I believe that I"YH (if it is the will of G-d) that I have done what I need to do and if I am meant to have a good year I will and if not, then not, so if I get fired then I am sure it is the will of Hashem and I will just pick up and move to the next chapter in my life. Obviously it will be uncomfortable and change is never fun, but this is the way things are. On another note, if I am not to be fired, then I will continue to work hard and to stay on the plan to get the degree so that I can get the patent attorney job I've been longing for for so long.

My close friend and co-worker was fired this afternoon.

I don't know how to talk about this so I'll just come out and say it -- one of my close friends at work got fired while I was out for Sukkos.

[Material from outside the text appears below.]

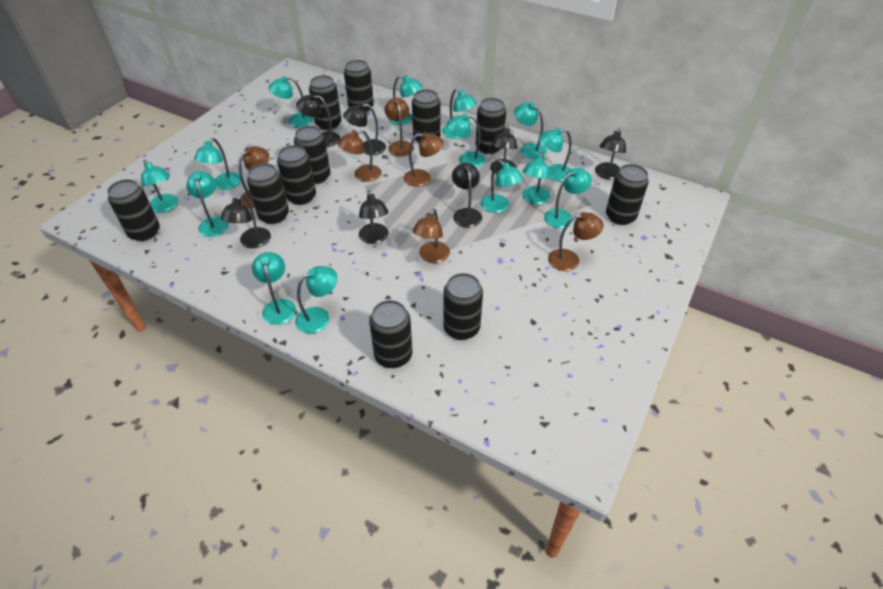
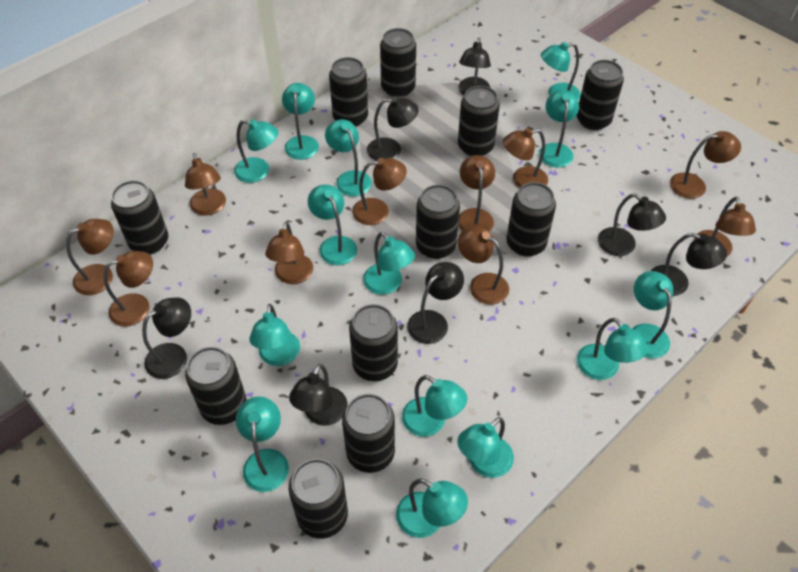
brown lamp: 6 -> 10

Obviously I change things on this blog so I'll call him a her and/or vice versa, but no doubt, should he read this he'll know I'm writing about him, but I only have good things to say.

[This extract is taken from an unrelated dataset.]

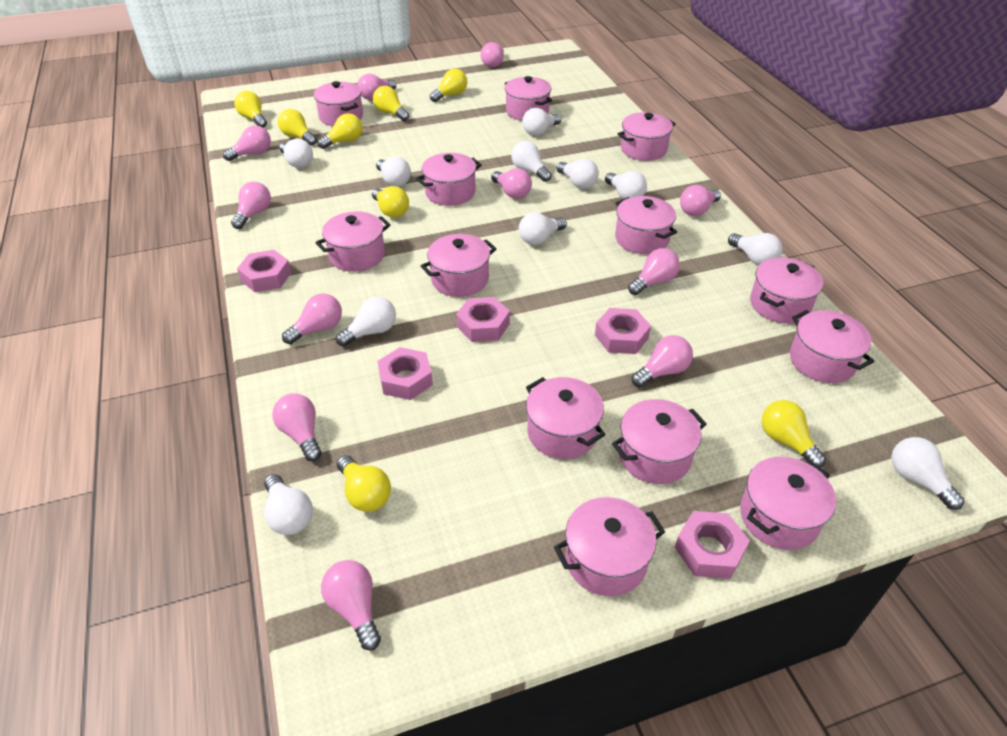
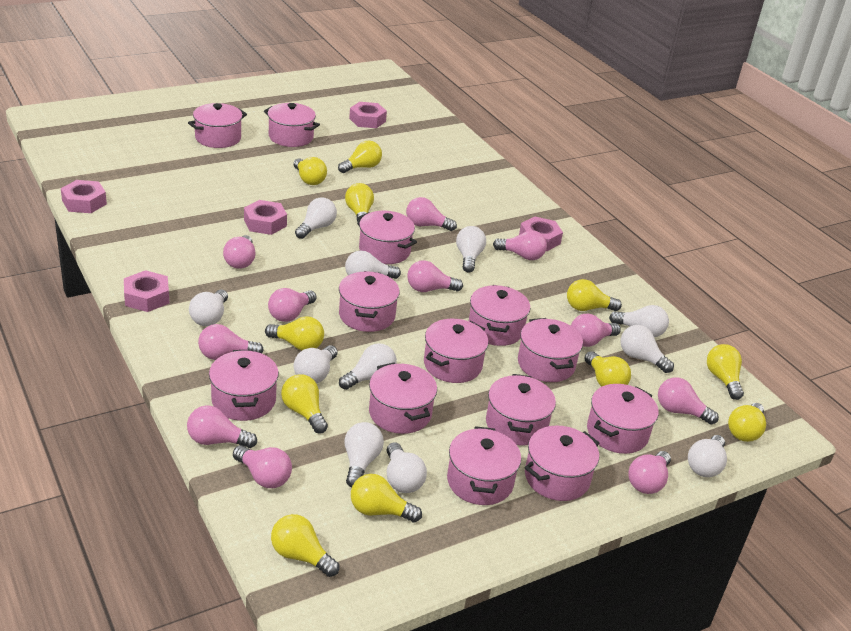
yellow light bulb: 8 -> 11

This friend of mine got me my job. He fought for me to get an interview and now over ten months later, they let him go. I just called him on the phone and it appears that while it was a shock, he had the feeling it was coming.

This concerns me because while I have worked my hardest to make myself valuable to the company and to the owner of the company, nobody can deny that we're in tough times. Even speaking to my superiors, they have acknowledged that these are tough times. Yes, the patent world is said to be recession-proof since even during an economic downturn, customers who own patents start to enforce them through licensing programs.

But that doesn't change the reality of things -- times ARE tough and I was even telling my wife that I'm fearful for my job because there is a lack of stability in the air. I don't remember the contents of my conversation with my wife -- actually now I do -- she wanted us to consider moving closer to my work which is over an hour away from our current home, but I told her that would be an unwise plan because I have a feeling my job could go away at any moment, and now the cut has gone to the one person who got me into this company.

I will end this post here. I have a lot of feelings about this, but let me just say that my heart goes out to my friend and if the company were smaller and I had some clout which I don't, I would say "let's all quit." But it is certain that this was a business decision and the company is weighing in and they had to cut a branch and my friend was the one running that branch.